I tried adding device A (sdb1) but that fails, saying "ERROR: error adding device '/dev/sdb1': Read-only file system". I am not sure how to proceed, as I cannot tell which device ID is which, so removing either (in order to let it mount rw) might be catastrophic. And I'm not sure removing a device is the best course of action at this point anyway. Perhaps I should (after figuring out which device ID it is) use replace with a device ID as argument instead?

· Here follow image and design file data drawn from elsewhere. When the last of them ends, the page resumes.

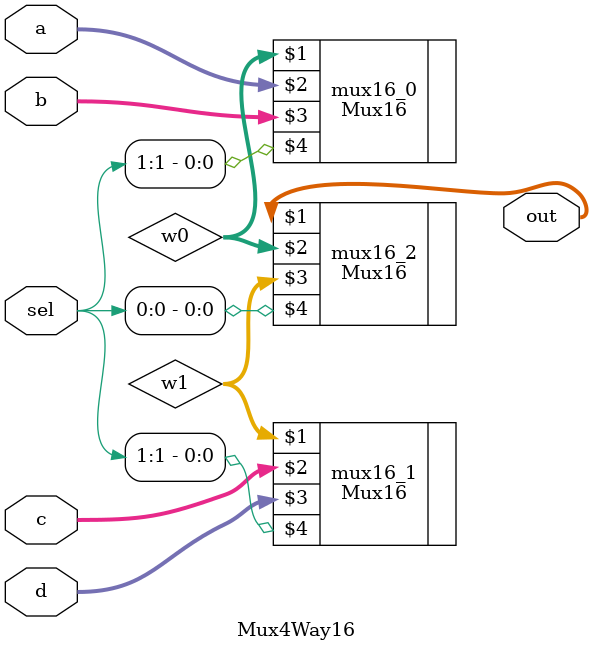
<source format=v>
/* módulo Mux4Way16 */

`ifndef _Mux4Way16_
`define _Mux4Way16_

`include "Mux16.v"

module Mux4Way16(out, a, b, c, d, sel);
    input [15:0] a, b, c, d;
    input [1:0] sel;
    output [15:0] out;
    wire [15:0] w0, w1;

    // 

    Mux16 mux16_0(w0, a, b, sel[1]);
    Mux16 mux16_1(w1, c, d, sel[1]);
    Mux16 mux16_2(out, w0, w1, sel[0]);

endmodule

`endif
</source>
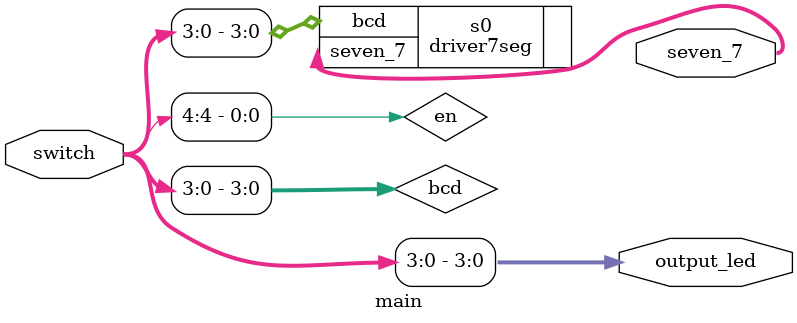
<source format=v>
`timescale 1ns / 1ps
`default_nettype none


module main (input wire [4:0] switch,
output wire [7:0] seven_7, output wire [3:0] output_led);
wire [3:0] bcd = switch[3:0];
wire en = switch[4];
assign output_led = switch[3:0];
driver7seg s0(.bcd(bcd),.seven_7(seven_7));

endmodule

</source>
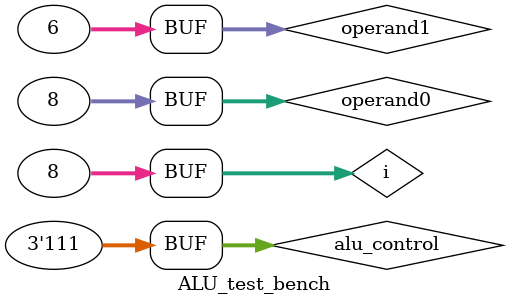
<source format=v>
`timescale 1ns / 1ps


module ALU_test_bench;

	// Inputs
	reg [2:0] alu_control;
	reg [31:0] operand0;
	reg [31:0] operand1;

	// Outputs
	wire [31:0] ALUResult;
	wire carryflag;
	wire signflag;
	wire overflowflag;
	wire zflag;

	// Instantiate the Unit Under Test (UUT)
	ArithmeticLogicUnit uut (
		.alu_control(alu_control), 
		.operand0(operand0), 
		.operand1(operand1), 
		.ALUResult(ALUResult), 
		.carryflag(carryflag), 
		.signflag(signflag), 
		.overflowflag(overflowflag), 
		.zflag(zflag)
	);

	initial begin
		// Initialize Inputs
		alu_control = 0;
		operand0 = 8;
		operand1 = 6;

		// Wait 100 ns for global reset to finish
		#100;
        
		// Add stimulus here

	end
	integer i;
   always
	begin
		for(i=0; i<8; i=i+1)
		begin
         alu_control = i;
			#100;
		end
	end
endmodule


</source>
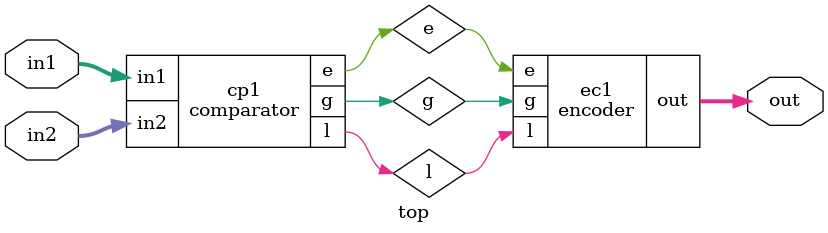
<source format=v>

module comparator (
    in1,in2,g,e,l
);

    input [7:0]in1,in2;
    output g,e,l;
    assign {g,e,l} = (in1>in2) ? 3'b100 : ( (in1==in2) ? 3'b010 : 3'b001);
    
endmodule

module encoder (g,e,l,out);
    input g,e,l;
    output reg [1:0] out;

    always @(g,e,l) begin
        if (g==1) 
            out=2'b01;
        else if (e==0)
            out=2'b00;
        else
            out=2'b10;
    end

endmodule


module top(in1,in2,out);
    input [7:0]in1,in2;
    output [1:0]out;
    wire g,e,l;

    comparator cp1(in1,in2,g,e,l);
    encoder ec1(g,e,l,out);

endmodule
</source>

The filesystem on device A is no longer recognized as Btrfs, and when inspecting it with a hexdumper, it indeed seems invalid: it used to contain the literal string BTRFS somewhere near the beginning (iirc just after 0x10 000) but no longer does. The data still seems to be there, just not the correct header (first non-zero data is now at 0x400 000).